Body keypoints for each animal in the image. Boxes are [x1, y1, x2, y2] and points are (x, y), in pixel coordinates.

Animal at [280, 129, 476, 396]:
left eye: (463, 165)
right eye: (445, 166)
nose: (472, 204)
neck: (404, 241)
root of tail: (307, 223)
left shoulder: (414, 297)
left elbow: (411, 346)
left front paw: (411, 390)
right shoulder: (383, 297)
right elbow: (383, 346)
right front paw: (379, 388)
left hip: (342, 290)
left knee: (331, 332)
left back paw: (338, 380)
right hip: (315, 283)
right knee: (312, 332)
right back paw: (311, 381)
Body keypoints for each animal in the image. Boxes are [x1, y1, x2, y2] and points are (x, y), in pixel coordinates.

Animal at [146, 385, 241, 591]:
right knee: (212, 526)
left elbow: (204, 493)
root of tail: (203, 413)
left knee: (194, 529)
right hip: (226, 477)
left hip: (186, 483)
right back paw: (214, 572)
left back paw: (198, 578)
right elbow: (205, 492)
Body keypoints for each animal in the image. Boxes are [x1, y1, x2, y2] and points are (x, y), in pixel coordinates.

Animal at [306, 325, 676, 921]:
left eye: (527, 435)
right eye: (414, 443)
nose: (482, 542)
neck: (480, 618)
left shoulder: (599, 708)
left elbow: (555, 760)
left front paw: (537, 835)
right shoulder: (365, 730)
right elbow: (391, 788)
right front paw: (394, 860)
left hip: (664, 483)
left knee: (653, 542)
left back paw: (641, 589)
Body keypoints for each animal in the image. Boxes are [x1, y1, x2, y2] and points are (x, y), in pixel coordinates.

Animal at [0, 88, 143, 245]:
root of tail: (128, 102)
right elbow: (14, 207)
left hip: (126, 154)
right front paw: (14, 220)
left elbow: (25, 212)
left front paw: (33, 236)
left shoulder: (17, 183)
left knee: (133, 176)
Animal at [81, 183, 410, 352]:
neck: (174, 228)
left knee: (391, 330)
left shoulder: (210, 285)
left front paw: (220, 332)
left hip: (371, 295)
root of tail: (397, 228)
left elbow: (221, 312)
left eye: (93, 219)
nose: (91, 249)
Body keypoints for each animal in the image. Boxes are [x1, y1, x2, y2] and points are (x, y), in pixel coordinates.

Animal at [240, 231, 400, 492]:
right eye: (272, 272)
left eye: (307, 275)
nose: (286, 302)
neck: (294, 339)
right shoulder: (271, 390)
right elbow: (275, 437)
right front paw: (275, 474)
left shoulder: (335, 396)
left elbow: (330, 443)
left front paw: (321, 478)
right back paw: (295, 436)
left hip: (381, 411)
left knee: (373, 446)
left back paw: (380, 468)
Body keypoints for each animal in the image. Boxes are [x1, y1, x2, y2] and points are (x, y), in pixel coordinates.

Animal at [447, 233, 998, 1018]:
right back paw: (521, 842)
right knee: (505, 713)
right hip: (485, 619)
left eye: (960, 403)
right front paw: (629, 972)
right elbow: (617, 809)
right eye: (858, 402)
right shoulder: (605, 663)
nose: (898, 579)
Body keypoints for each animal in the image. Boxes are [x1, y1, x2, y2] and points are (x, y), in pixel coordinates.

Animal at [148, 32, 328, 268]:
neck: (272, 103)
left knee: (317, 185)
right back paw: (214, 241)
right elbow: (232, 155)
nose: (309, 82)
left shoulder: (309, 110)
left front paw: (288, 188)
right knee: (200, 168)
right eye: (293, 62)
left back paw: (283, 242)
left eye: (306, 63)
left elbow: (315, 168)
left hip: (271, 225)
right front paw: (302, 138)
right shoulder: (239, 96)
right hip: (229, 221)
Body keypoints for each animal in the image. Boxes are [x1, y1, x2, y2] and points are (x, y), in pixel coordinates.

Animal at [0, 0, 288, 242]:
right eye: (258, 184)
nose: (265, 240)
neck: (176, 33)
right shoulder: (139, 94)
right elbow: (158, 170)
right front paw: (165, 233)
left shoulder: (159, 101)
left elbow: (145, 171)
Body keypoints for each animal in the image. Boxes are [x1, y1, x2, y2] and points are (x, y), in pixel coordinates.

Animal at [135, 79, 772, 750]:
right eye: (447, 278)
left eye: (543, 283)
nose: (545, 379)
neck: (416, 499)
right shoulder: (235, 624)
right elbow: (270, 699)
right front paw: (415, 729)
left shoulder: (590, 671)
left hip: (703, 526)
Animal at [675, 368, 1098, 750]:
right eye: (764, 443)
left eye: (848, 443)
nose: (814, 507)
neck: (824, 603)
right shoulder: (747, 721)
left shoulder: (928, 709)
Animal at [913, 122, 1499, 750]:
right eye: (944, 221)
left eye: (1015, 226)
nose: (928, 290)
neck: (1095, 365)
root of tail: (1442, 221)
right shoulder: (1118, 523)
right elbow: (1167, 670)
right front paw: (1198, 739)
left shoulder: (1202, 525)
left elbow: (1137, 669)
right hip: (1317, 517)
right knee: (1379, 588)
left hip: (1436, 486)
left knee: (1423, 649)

====

**Assignment**
Above are the records; copy exactly the lines from the line with "right back paw: (214, 572)" through the line with "right elbow: (617, 809)", both included.

**Answer for the task**
right back paw: (214, 572)
left back paw: (198, 578)
right elbow: (205, 492)
Body keypoints for each animal in the image. Boxes are [x1, y1, x2, y2] and points are (x, y), in pixel coordinates.

Animal at [306, 325, 676, 921]:
left eye: (527, 435)
right eye: (414, 443)
nose: (482, 542)
neck: (480, 618)
left shoulder: (599, 708)
left elbow: (555, 760)
left front paw: (537, 835)
right shoulder: (365, 730)
right elbow: (391, 788)
right front paw: (394, 860)
left hip: (664, 483)
left knee: (653, 542)
left back paw: (641, 589)
Body keypoints for each animal in the image. Boxes are [x1, y1, x2, y2] and points are (x, y), in pixel coordinates.

Animal at [0, 88, 143, 245]:
root of tail: (128, 102)
right elbow: (14, 207)
left hip: (126, 154)
right front paw: (14, 220)
left elbow: (25, 212)
left front paw: (33, 236)
left shoulder: (17, 183)
left knee: (133, 176)
Animal at [81, 183, 410, 352]:
neck: (174, 228)
left knee: (391, 330)
left shoulder: (210, 285)
left front paw: (220, 332)
left hip: (371, 295)
root of tail: (397, 228)
left elbow: (221, 312)
left eye: (93, 219)
nose: (91, 249)
Body keypoints for each animal in the image. Boxes are [x1, y1, x2, y2] and points are (x, y), in pixel coordinates.

Animal at [240, 231, 400, 492]:
right eye: (272, 272)
left eye: (307, 275)
nose: (286, 302)
neck: (294, 339)
right shoulder: (271, 390)
right elbow: (275, 437)
right front paw: (275, 474)
left shoulder: (335, 396)
left elbow: (330, 443)
left front paw: (321, 478)
right back paw: (295, 436)
left hip: (381, 411)
left knee: (373, 446)
left back paw: (380, 468)
Body keypoints for each animal in the image. Boxes are [x1, y1, x2, y2] and points are (x, y), in pixel coordinates.

Animal at [447, 233, 998, 1018]:
right back paw: (521, 842)
right knee: (505, 713)
right hip: (485, 619)
left eye: (960, 403)
right front paw: (629, 972)
right elbow: (617, 809)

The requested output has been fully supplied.